Guess we’re warming up for another great divide.

Viva la difference. Ese.

Swimming

Posted in dreams, life-n-death, Uncategorized with tags , , , on September 22, 2007 by bosquechica

Had this dream a few days ago:

I’m hanging out on the beach with a bunch of friends. They are all super buff, tanned, hearty beach types. We’re having a great time. One of them tells me a story about the ghost sailboats that haunt this shore. Swimmers see them and are compelled to go after them, climb aboard. They swim too far, are carried out to sea, and drown.

My friends leave and I am sitting watching the waves as the sun goes down. Suddenly, I see them — the ghost boats, dozens of them, glowing, translucent, rolling with the waves. I get in the water and swim swim til I reach one and climb in. Turning around to look back at the beach, I see I’ve come much too far, and it is almost dark. I can tell, from this distance, that once it is dark I won’t be able to find the shore again. Far out on the horizon is a last moment of sun, narrowing into a shrinking triangle in the distance. I abandon the boat and swim toward it as it fades, and pull myself onto the sand, which is still warm.
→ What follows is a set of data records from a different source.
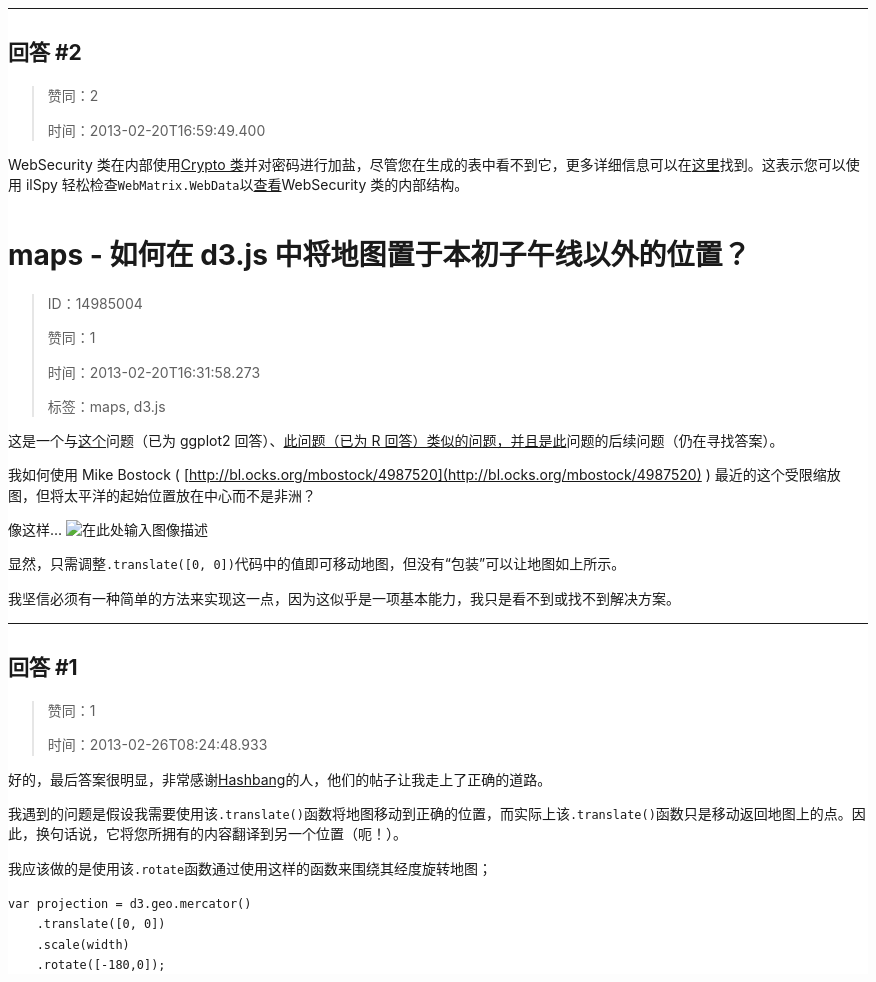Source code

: * * *

## 回答 #2

> 赞同：2
> 
> 时间：2013-02-20T16:59:49.400

WebSecurity 类在内部使用[Crypto 类](http://msdn.microsoft.com/en-us/library/gg538437%28v=vs.111%29.aspx)并对密码进行加盐，尽管您在生成的表中看不到它，更多详细信息可以在[这里](http://www.mikesdotnetting.com/Article/200/The-SimpleMembershipProvider-Secure-Passwords-And-The-Crypto-Helper)找到。这表示您可以使用 ilSpy 轻松检查`WebMatrix.WebData`以[查看](http://ilspy.net/)WebSecurity 类的内部结构。

# maps - 如何在 d3.js 中将地图置于本初子午线以外的位置？

> ID：14985004
> 
> 赞同：1
> 
> 时间：2013-02-20T16:31:58.273
> 
> 标签：maps, d3.js

这是一个与[这个](https://stackoverflow.com/questions/10620862/use-different-center-than-the-prime-meridian-in-plotting-a-world-map)问题（已为 ggplot2 回答）、[此问题（已为 R 回答）类似的问题，并且是](https://stackoverflow.com/questions/5353184/fixing-maps-library-data-for-pacific-centred-0-360-longitude-display)[此](https://stackoverflow.com/questions/14909054/zooming-and-panning-a-mercator-map-centered-on-the-pacific-using-d3-js)问题的后续问题（仍在寻找答案）。

我如何使用 Mike Bostock ( [http://bl.ocks.org/mbostock/4987520](http://bl.ocks.org/mbostock/4987520) ) 最近的这个受限缩放图，但将太平洋的起始位置放在中心而不是非洲？

像这样... ![在此处输入图像描述](../Images/10ec476182f0dbc5e2ec7627453b38fb.png)

显然，只需调整`.translate([0, 0])`代码中的值即可移动地图，但没有“包装”可以让地图如上所示。

我坚信必须有一种简单的方法来实现这一点，因为这似乎是一项基本能力，我只是看不到或找不到解决方案。

* * *

## 回答 #1

> 赞同：1
> 
> 时间：2013-02-26T08:24:48.933

好的，最后答案很明显，非常感谢[Hashbang](http://hashbang.co.nz/blog/2013/2/25/d3_js_geo_fun)的人，他们的帖子让我走上了正确的道路。

我遇到的问题是假设我需要使用该`.translate()`函数将地图移动到正确的位置，而实际上该`.translate()`函数只是移动返回地图上的点。因此，换句话说，它将您所拥有的内容翻译到另一个位置（呃！）。

我应该做的是使用该`.rotate`函数通过使用这样的函数来围绕其经度旋转地图；

```
var projection = d3.geo.mercator()
    .translate([0, 0])
    .scale(width)
    .rotate([-180,0]); 
```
I get up, brush myself off, and go to find my friends. They are inside, working out, cooking, listening to music, dancing. I go to the gym looking for one person in particular, a young black man. I want to talk to him about my swim, about almost drowning. When I get there, he has been handcuffed, and he’s being taken away by scary authoritarian goons. We are all arguing, crying, why are they taking him? Where are they taking him? Let him go, now, we say.

Then I woke up.

Grief and the automatic messenger

Posted in job stuff, Uncategorized on September 21, 2007 by bosquechica

It’s a regular part of my life to work with families who have just learned that their child has autism. Sometimes they are given this diagnosis gently, sometimes not.

Used to be an uncommon diagnosis. Not any more. Used to be people didn’t know anyone with autism. Not any more.
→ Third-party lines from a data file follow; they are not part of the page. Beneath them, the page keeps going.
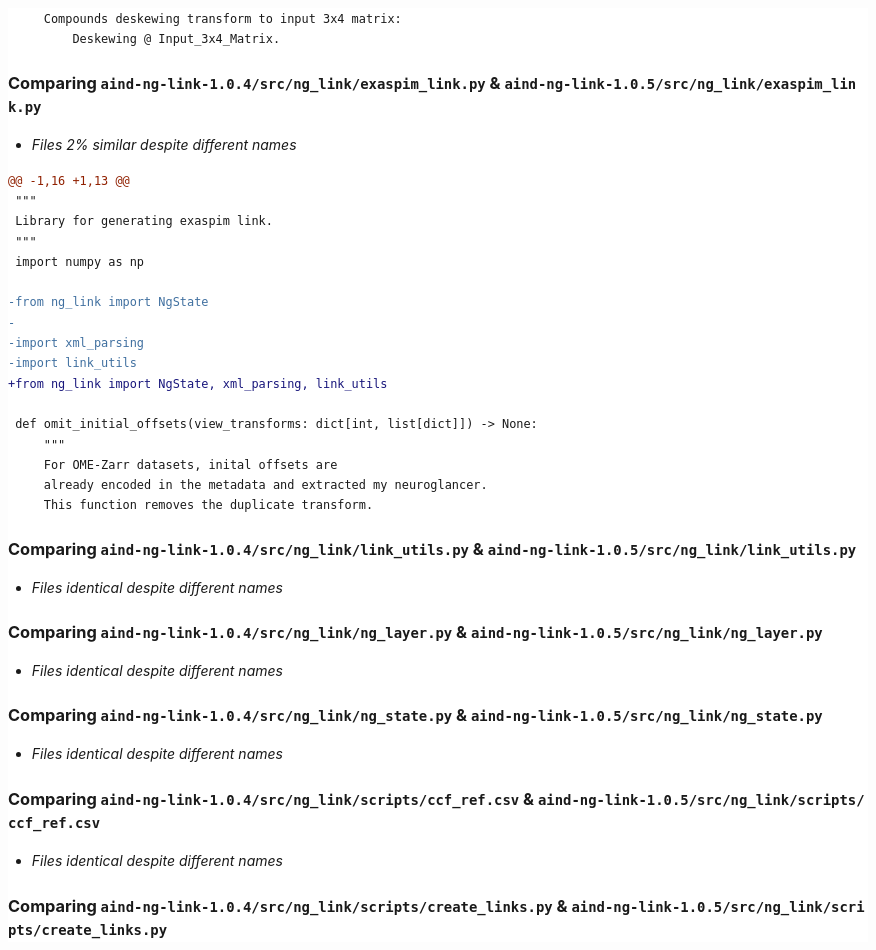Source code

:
 ```diff
     Compounds deskewing transform to input 3x4 matrix:
         Deskewing @ Input_3x4_Matrix.
```

### Comparing `aind-ng-link-1.0.4/src/ng_link/exaspim_link.py` & `aind-ng-link-1.0.5/src/ng_link/exaspim_link.py`

 * *Files 2% similar despite different names*

```diff
@@ -1,16 +1,13 @@
 """
 Library for generating exaspim link.
 """
 import numpy as np
 
-from ng_link import NgState
-
-import xml_parsing
-import link_utils
+from ng_link import NgState, xml_parsing, link_utils
 
 def omit_initial_offsets(view_transforms: dict[int, list[dict]]) -> None:
     """
     For OME-Zarr datasets, inital offsets are
     already encoded in the metadata and extracted my neuroglancer.
     This function removes the duplicate transform.
```

### Comparing `aind-ng-link-1.0.4/src/ng_link/link_utils.py` & `aind-ng-link-1.0.5/src/ng_link/link_utils.py`

 * *Files identical despite different names*

### Comparing `aind-ng-link-1.0.4/src/ng_link/ng_layer.py` & `aind-ng-link-1.0.5/src/ng_link/ng_layer.py`

 * *Files identical despite different names*

### Comparing `aind-ng-link-1.0.4/src/ng_link/ng_state.py` & `aind-ng-link-1.0.5/src/ng_link/ng_state.py`

 * *Files identical despite different names*

### Comparing `aind-ng-link-1.0.4/src/ng_link/scripts/ccf_ref.csv` & `aind-ng-link-1.0.5/src/ng_link/scripts/ccf_ref.csv`

 * *Files identical despite different names*

### Comparing `aind-ng-link-1.0.4/src/ng_link/scripts/create_links.py` & `aind-ng-link-1.0.5/src/ng_link/scripts/create_links.py`
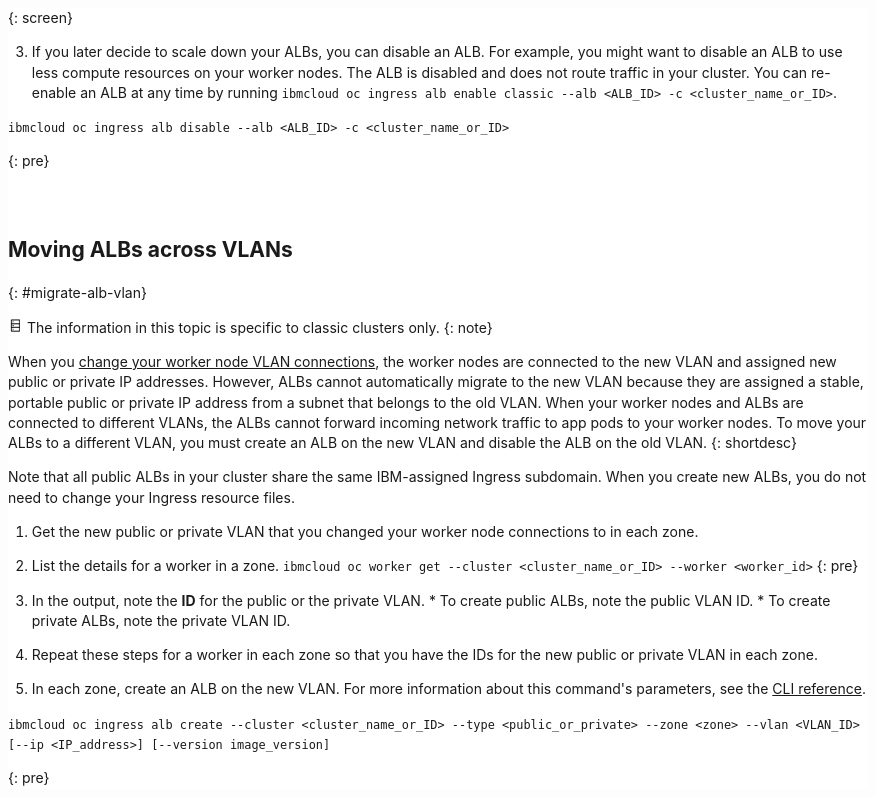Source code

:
   ```
  ```
  {: screen}

3. If you later decide to scale down your ALBs, you can disable an ALB. For example, you might want to disable an ALB to use less compute resources on your worker nodes. The ALB is disabled and does not route traffic in your cluster. You can re-enable an ALB at any time by running `ibmcloud oc ingress alb enable classic --alb <ALB_ID> -c <cluster_name_or_ID>`.
  ```
  ibmcloud oc ingress alb disable --alb <ALB_ID> -c <cluster_name_or_ID>
  ```
  {: pre}
  </br>

<br />


## Moving ALBs across VLANs
{: #migrate-alb-vlan}

<img src="images/icon-classic.png" alt="Classic infrastructure provider icon" width="15" style="width:15px; border-style: none"/> The information in this topic is specific to classic clusters only.
{: note}

When you [change your worker node VLAN connections](/docs/openshift?topic=openshift-cs_network_cluster#change-vlans), the worker nodes are connected to the new VLAN and assigned new public or private IP addresses. However, ALBs cannot automatically migrate to the new VLAN because they are assigned a stable, portable public or private IP address from a subnet that belongs to the old VLAN. When your worker nodes and ALBs are connected to different VLANs, the ALBs cannot forward incoming network traffic to app pods to your worker nodes. To move your ALBs to a different VLAN, you must create an ALB on the new VLAN and disable the ALB on the old VLAN.
{: shortdesc}

Note that all public ALBs in your cluster share the same IBM-assigned Ingress subdomain. When you create new ALBs, you do not need to change your Ingress resource files.

1. Get the new public or private VLAN that you changed your worker node connections to in each zone.
  1. List the details for a worker in a zone.
    ```
    ibmcloud oc worker get --cluster <cluster_name_or_ID> --worker <worker_id>
    ```
    {: pre}

  2. In the output, note the **ID** for the public or the private VLAN.
    * To create public ALBs, note the public VLAN ID.
    * To create private ALBs, note the private VLAN ID.

  3. Repeat these steps for a worker in each zone so that you have the IDs for the new public or private VLAN in each zone.

2. In each zone, create an ALB on the new VLAN. For more information about this command's parameters, see the [CLI reference](/docs/openshift?topic=openshift-kubernetes-service-cli#cs_alb_create).
  ```
  ibmcloud oc ingress alb create --cluster <cluster_name_or_ID> --type <public_or_private> --zone <zone> --vlan <VLAN_ID> [--ip <IP_address>] [--version image_version]
  ```
  {: pre}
When I was 19 or so, I was floundering around making uninformed decisions, trying to figure out how to live my life without a plan. I worked for awhile with a family as an au pair (completely untrained). They had four children and another on the way. I have no idea how I got that job.

Their 10-year-old had autism. He said “lugadabugadoo lugadabugadoo” repeatedly. He rocked on his heels. He knew the names of every radio staion in the Los Angeles area. He liked to run water over his hands in the bathroom while reciting the names of the radio stations.
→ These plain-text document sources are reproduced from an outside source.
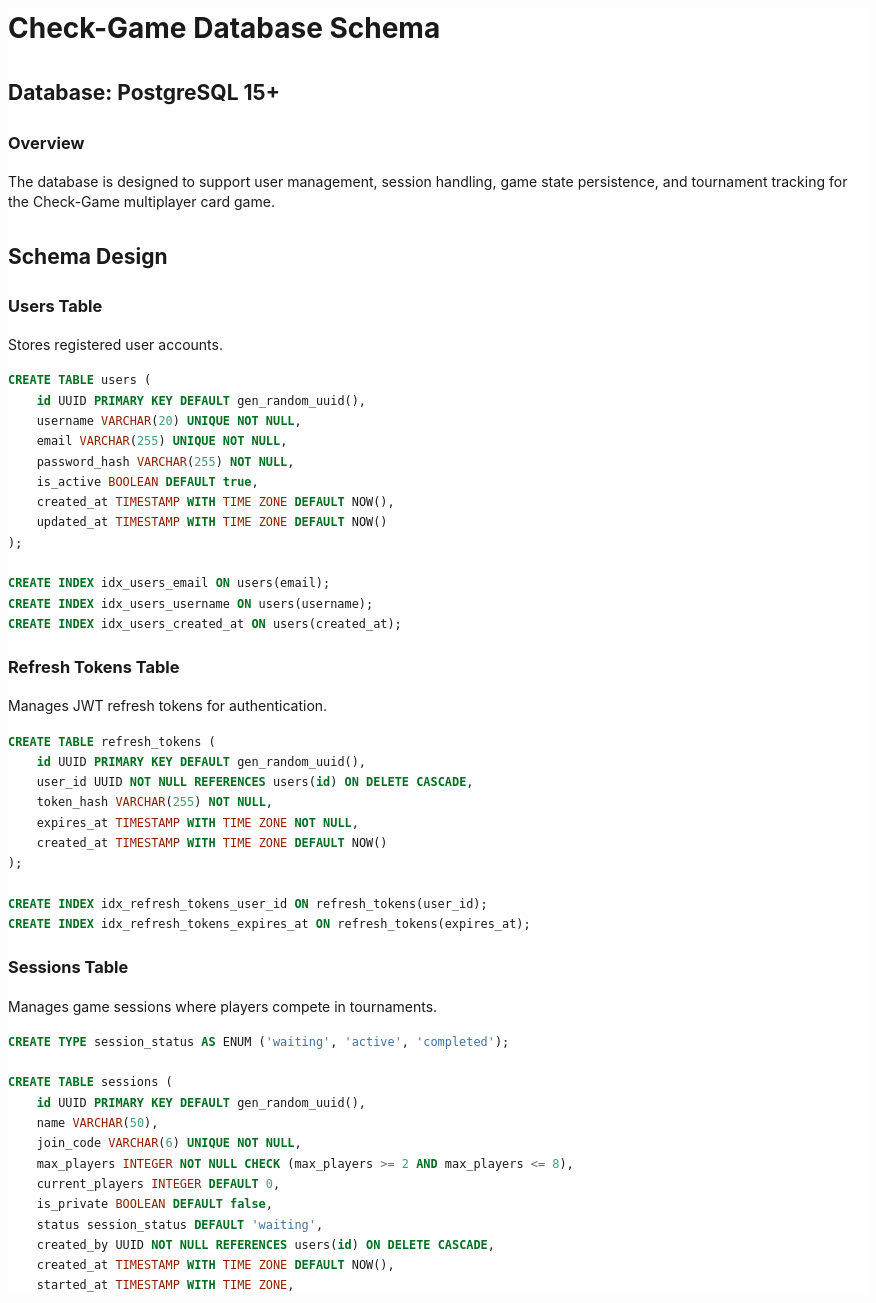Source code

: # Check-Game Database Schema

## Database: PostgreSQL 15+

### Overview
The database is designed to support user management, session handling, game state persistence, and tournament tracking for the Check-Game multiplayer card game.

## Schema Design

### Users Table
Stores registered user accounts.

```sql
CREATE TABLE users (
    id UUID PRIMARY KEY DEFAULT gen_random_uuid(),
    username VARCHAR(20) UNIQUE NOT NULL,
    email VARCHAR(255) UNIQUE NOT NULL,
    password_hash VARCHAR(255) NOT NULL,
    is_active BOOLEAN DEFAULT true,
    created_at TIMESTAMP WITH TIME ZONE DEFAULT NOW(),
    updated_at TIMESTAMP WITH TIME ZONE DEFAULT NOW()
);

CREATE INDEX idx_users_email ON users(email);
CREATE INDEX idx_users_username ON users(username);
CREATE INDEX idx_users_created_at ON users(created_at);
```

### Refresh Tokens Table
Manages JWT refresh tokens for authentication.

```sql
CREATE TABLE refresh_tokens (
    id UUID PRIMARY KEY DEFAULT gen_random_uuid(),
    user_id UUID NOT NULL REFERENCES users(id) ON DELETE CASCADE,
    token_hash VARCHAR(255) NOT NULL,
    expires_at TIMESTAMP WITH TIME ZONE NOT NULL,
    created_at TIMESTAMP WITH TIME ZONE DEFAULT NOW()
);

CREATE INDEX idx_refresh_tokens_user_id ON refresh_tokens(user_id);
CREATE INDEX idx_refresh_tokens_expires_at ON refresh_tokens(expires_at);
```

### Sessions Table
Manages game sessions where players compete in tournaments.

```sql
CREATE TYPE session_status AS ENUM ('waiting', 'active', 'completed');

CREATE TABLE sessions (
    id UUID PRIMARY KEY DEFAULT gen_random_uuid(),
    name VARCHAR(50),
    join_code VARCHAR(6) UNIQUE NOT NULL,
    max_players INTEGER NOT NULL CHECK (max_players >= 2 AND max_players <= 8),
    current_players INTEGER DEFAULT 0,
    is_private BOOLEAN DEFAULT false,
    status session_status DEFAULT 'waiting',
    created_by UUID NOT NULL REFERENCES users(id) ON DELETE CASCADE,
    created_at TIMESTAMP WITH TIME ZONE DEFAULT NOW(),
    started_at TIMESTAMP WITH TIME ZONE,
```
He and I were pretty good friends. He followed me everywhere; I taught him how to jump rope. Not very well, but still, I felt that we had made a happy and mutual connection.

That was a long time ago, and since then his family will have made decisions about his life as an adult. He was not a kid who was likely to grow up and live independently, but he was fortunate to have a family with the resources and the emotional stability to work hard on his behalf.

Used to be, people didn’t have a picture of what autism can look like. Now they do. They’ve seen the specials on TV, they’ve looked at the websites. They’ve got neighbors and cousins. And the possibility that their child with autism might be rocking, head banging and utterly dependent on them for life is understandably frightening. And is one possibility.

When I had cancer as a kid, my parents were told that I would probably die, and that was probably for the best, because if I lived I would be brain damaged from radiation and hideously disfigured. Which made me, for some time, the official family tragedy.

So unnecessary, so wrong. But while experts don’t want to hand out false hope to young famlies, we can unintentionally be damned generous in handing out despair.

When I hear from my families that their kid just got a life sentence of autism, I know the news was delivered by the fact doctor and not from the heart. Makes me want to smack my colleagues in the head, remind them not to be automatic, not to crank out that diagnosis like we’re working in a fast-food line.

I will probably not use this blog to talk much about my profession. But there is this overlap for me and my personal history, as I try to guide these moms and dads back to their own child, the one whose future has not been nailed down by a stranger with a simple, reductionary label.